** Exercise **
What is needed is the run of lines from the one with "Os dejo mi humilde contribución al mermay de" through the close of the data, set down exactly.

** Data to examine **
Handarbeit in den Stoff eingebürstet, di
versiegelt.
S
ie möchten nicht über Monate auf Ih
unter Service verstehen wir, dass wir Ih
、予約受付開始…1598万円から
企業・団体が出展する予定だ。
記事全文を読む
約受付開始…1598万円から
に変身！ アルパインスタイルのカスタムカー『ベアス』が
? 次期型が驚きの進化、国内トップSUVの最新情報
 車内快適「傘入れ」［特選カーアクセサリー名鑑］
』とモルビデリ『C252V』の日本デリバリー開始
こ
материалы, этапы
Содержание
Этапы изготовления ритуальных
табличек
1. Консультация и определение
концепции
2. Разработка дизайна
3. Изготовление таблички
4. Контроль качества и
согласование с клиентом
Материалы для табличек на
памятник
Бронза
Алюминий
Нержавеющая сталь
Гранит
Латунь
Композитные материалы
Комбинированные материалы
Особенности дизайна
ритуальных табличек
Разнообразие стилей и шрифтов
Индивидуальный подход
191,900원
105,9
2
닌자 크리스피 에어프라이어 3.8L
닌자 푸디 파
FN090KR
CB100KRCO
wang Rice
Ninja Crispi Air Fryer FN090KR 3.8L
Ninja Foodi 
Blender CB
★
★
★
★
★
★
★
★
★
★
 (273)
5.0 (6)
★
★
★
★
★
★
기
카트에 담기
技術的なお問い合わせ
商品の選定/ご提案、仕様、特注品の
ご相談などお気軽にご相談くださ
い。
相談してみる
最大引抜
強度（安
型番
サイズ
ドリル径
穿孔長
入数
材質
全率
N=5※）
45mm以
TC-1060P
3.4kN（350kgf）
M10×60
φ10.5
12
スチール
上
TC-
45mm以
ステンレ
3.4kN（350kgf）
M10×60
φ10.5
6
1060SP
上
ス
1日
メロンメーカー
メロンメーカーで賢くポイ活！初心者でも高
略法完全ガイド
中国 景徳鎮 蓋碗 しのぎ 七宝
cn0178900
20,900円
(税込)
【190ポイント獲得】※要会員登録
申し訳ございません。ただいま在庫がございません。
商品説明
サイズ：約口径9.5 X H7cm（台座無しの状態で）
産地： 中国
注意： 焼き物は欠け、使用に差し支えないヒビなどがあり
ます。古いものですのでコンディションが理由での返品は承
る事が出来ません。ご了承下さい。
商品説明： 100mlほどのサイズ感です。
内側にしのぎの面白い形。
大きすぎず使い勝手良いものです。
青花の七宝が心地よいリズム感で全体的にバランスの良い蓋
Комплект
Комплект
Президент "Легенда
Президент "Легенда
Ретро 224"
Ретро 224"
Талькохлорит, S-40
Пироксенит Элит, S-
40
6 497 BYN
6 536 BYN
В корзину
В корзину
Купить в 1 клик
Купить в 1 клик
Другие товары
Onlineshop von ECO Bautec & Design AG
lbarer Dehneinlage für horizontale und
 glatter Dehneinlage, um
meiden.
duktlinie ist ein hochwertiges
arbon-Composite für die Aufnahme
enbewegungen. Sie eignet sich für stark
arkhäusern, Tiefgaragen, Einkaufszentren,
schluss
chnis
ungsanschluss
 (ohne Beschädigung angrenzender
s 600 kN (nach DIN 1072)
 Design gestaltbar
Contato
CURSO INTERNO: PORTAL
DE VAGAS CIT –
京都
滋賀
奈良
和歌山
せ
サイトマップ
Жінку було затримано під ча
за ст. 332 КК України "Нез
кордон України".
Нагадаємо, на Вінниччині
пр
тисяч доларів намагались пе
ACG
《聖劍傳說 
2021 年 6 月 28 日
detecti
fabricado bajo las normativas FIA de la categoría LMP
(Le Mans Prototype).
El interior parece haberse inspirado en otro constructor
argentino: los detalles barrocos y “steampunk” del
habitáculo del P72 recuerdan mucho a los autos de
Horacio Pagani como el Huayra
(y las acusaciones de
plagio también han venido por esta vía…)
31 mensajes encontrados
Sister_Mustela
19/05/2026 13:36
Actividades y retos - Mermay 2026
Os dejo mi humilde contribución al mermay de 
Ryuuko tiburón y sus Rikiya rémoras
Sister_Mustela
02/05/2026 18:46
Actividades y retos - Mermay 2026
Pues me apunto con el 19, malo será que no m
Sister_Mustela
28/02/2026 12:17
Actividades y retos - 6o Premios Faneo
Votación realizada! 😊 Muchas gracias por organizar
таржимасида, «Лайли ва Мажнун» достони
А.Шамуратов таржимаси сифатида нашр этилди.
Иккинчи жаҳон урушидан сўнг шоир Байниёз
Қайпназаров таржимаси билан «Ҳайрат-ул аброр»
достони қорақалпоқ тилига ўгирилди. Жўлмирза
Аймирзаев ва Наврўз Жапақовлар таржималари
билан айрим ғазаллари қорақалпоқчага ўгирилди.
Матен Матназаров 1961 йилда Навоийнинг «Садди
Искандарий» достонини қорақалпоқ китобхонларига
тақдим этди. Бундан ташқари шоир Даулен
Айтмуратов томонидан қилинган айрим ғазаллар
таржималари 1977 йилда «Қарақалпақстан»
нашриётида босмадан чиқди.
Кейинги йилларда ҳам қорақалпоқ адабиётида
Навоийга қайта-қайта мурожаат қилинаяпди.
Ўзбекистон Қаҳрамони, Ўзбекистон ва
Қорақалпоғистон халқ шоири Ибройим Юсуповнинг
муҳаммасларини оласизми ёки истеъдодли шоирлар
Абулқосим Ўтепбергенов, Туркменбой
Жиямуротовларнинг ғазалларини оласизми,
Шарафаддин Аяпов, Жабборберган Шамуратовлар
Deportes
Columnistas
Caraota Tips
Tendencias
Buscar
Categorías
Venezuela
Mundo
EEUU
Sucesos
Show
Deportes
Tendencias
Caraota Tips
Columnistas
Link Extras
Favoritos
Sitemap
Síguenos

** Result **
Os dejo mi humilde contribución al mermay de 
Ryuuko tiburón y sus Rikiya rémoras
Sister_Mustela
02/05/2026 18:46
Actividades y retos - Mermay 2026
Pues me apunto con el 19, malo será que no m
Sister_Mustela
28/02/2026 12:17
Actividades y retos - 6o Premios Faneo
Votación realizada! 😊 Muchas gracias por organizar
таржимасида, «Лайли ва Мажнун» достони
А.Шамуратов таржимаси сифатида нашр этилди.
Иккинчи жаҳон урушидан сўнг шоир Байниёз
Қайпназаров таржимаси билан «Ҳайрат-ул аброр»
достони қорақалпоқ тилига ўгирилди. Жўлмирза
Аймирзаев ва Наврўз Жапақовлар таржималари
билан айрим ғазаллари қорақалпоқчага ўгирилди.
Матен Матназаров 1961 йилда Навоийнинг «Садди
Искандарий» достонини қорақалпоқ китобхонларига
тақдим этди. Бундан ташқари шоир Даулен
Айтмуратов томонидан қилинган айрим ғазаллар
таржималари 1977 йилда «Қарақалпақстан»
нашриётида босмадан чиқди.
Кейинги йилларда ҳам қорақалпоқ адабиётида
Навоийга қайта-қайта мурожаат қилинаяпди.
Ўзбекистон Қаҳрамони, Ўзбекистон ва
Қорақалпоғистон халқ шоири Ибройим Юсуповнинг
муҳаммасларини оласизми ёки истеъдодли шоирлар
Абулқосим Ўтепбергенов, Туркменбой
Жиямуротовларнинг ғазалларини оласизми,
Шарафаддин Аяпов, Жабборберган Шамуратовлар
Deportes
Columnistas
Caraota Tips
Tendencias
Buscar
Categorías
Venezuela
Mundo
EEUU
Sucesos
Show
Deportes
Tendencias
Caraota Tips
Columnistas
Link Extras
Favoritos
Sitemap
Síguenos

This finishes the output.